Do not allow North Carolina to continue this charade on its citizens, your constituents, with regards to the death penalty. In its current state, with RJA in place, we truly do not have a death penalty. District Attorneys are obligated by law to pursue litigation and defend the decisions of the judges and juries in our state. However, there is little we can do to prevent RJA from draining the scarce resources of our criminal justice system and possibly vacating death row.

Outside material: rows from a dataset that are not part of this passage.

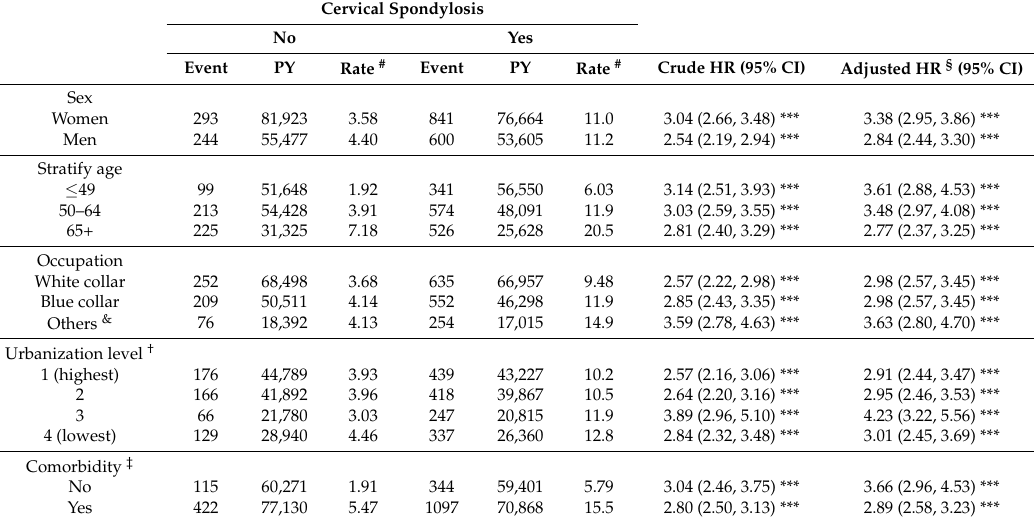
Table 3. Comparison of incidence densities of Arrhythmia and Cox model measured hazard ratio between patients with and without cervical spondylosis by demographic characteristics and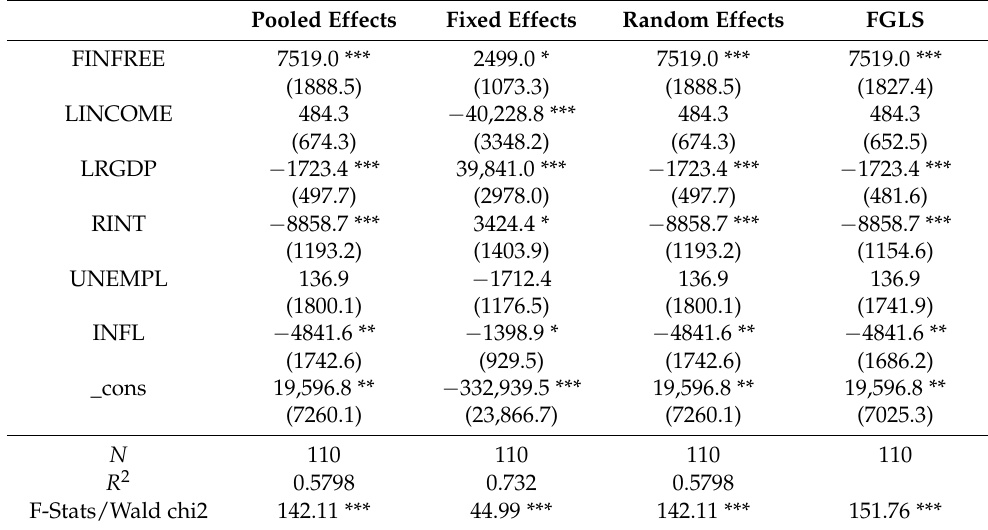
Table 4. Panel regression results with life insurance density as the dependent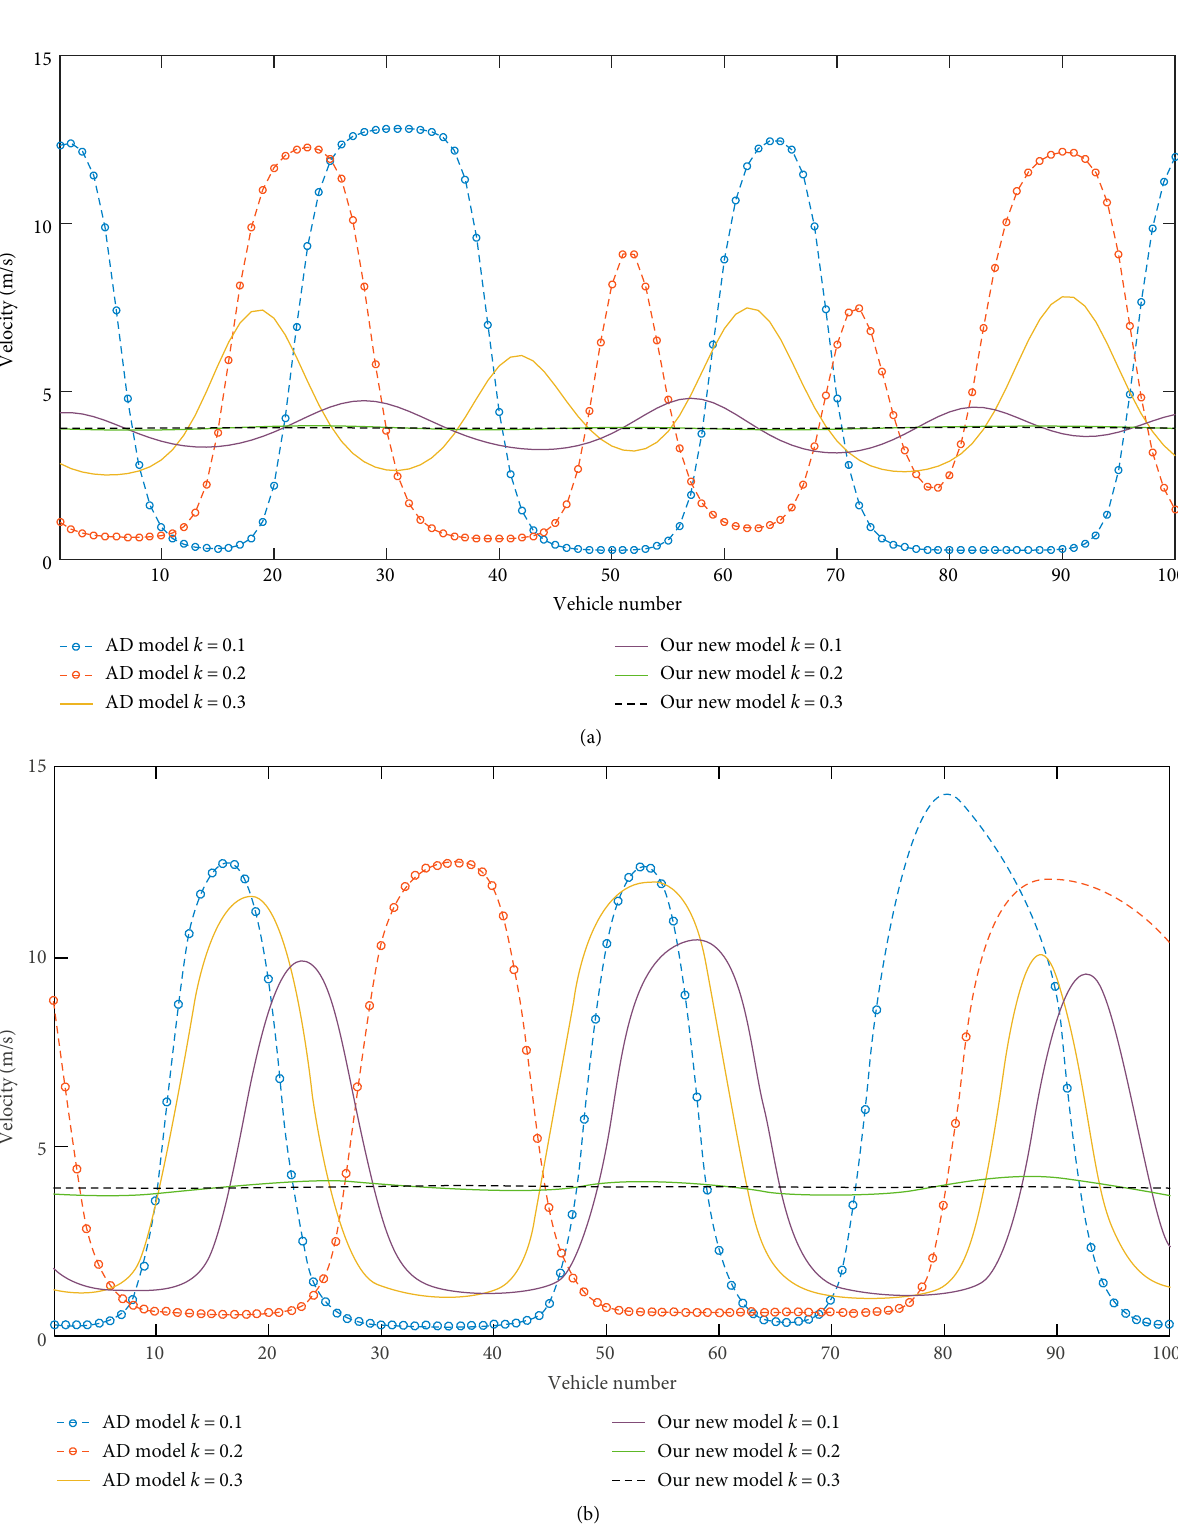
( in the AMD model). 𝑘 𝑚 = 1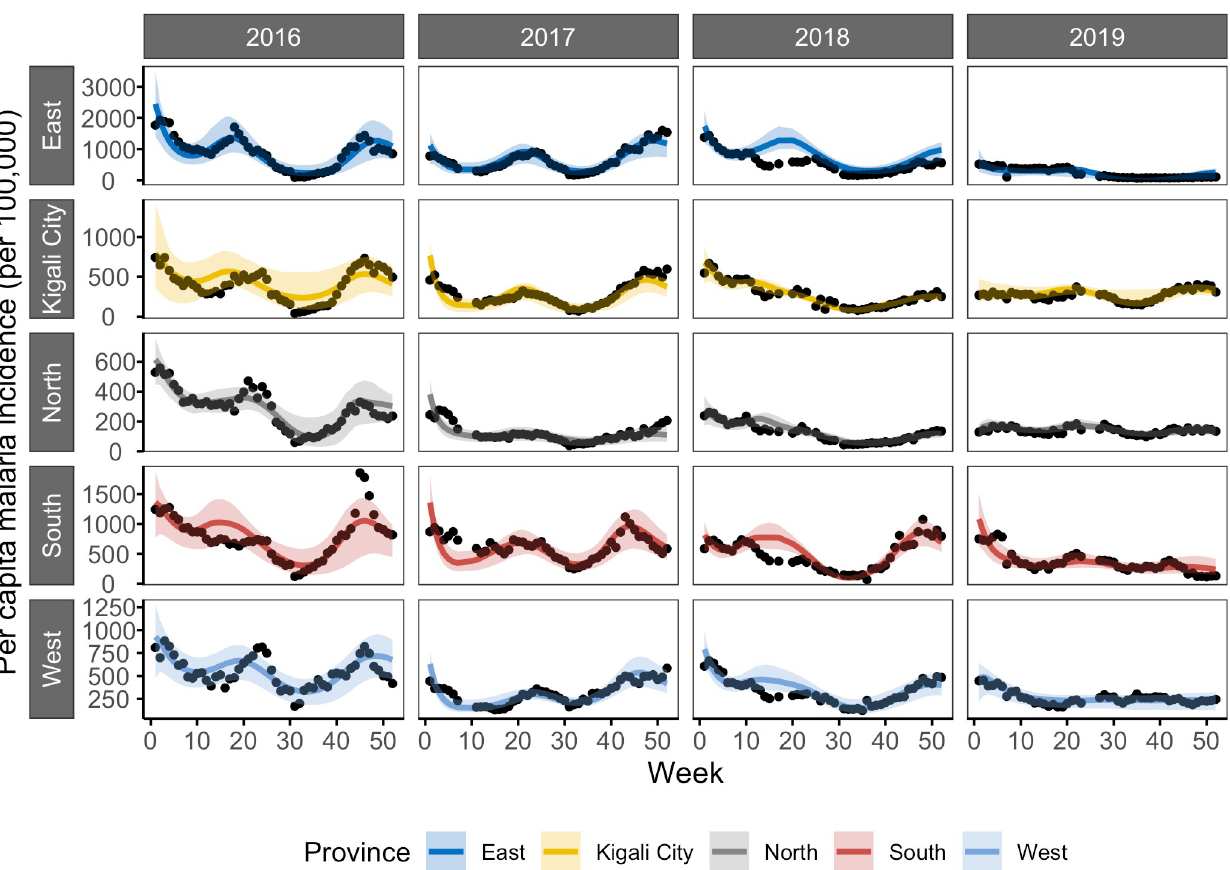
Fig 4. Incidence of malaria as simulated by the model-EAKF system under yearly initialization. The aggregated results (per capita incidence) from simulations of malaria transmission using the model-EAKF system, while re-initializing each year separately. On the y-axis of each panel, corresponding to different provinces, reported incidence is shown as black dots, while model-EAKF fittings are shown in colored lines. Colored shading indicates the spread of the 95% CI of model estimated incidence. Aggregated simulations for sites in the East, Kigali City, North, South and West provinces are indicated in blue, yellow, grey, red and light blue, respectively.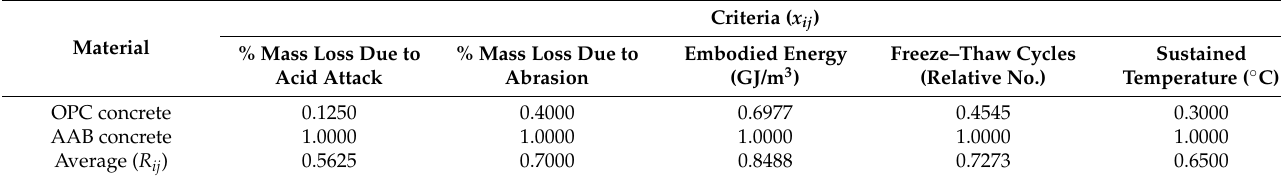
Table 4. Normalized R ij data of material selection attributes.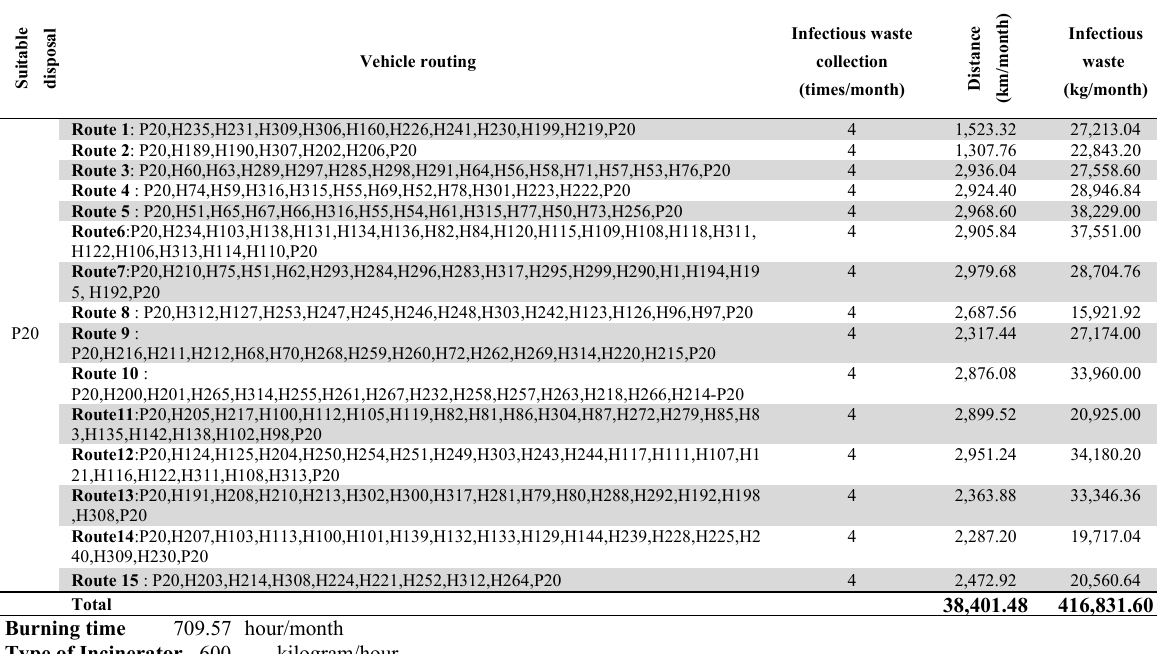
The result of case study with the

I implore you to reconsider this Act. At a time in our state when resources are scarce, it seems these resources should be devoted to more worthy endeavors like our children, schools or healthcare systems. Senate Bill 9 – No Discriminatory Purpose in the Death Penalty seeks to amend the RJA and bring it in line with the U.S. Supreme Court’s ruling on the use of statistics in death penalty cases. Nothing about RJA fulfills the stated intent of the act. I challenge you see RJA for what it really is, not a search to eliminate racial bias, but a backdoor deal to end the death penalty in North Carolina.

Sincerely,

Susan I. Doyle

District Attorney, Johnston County

President, North Carolina Conference of District Attorneys.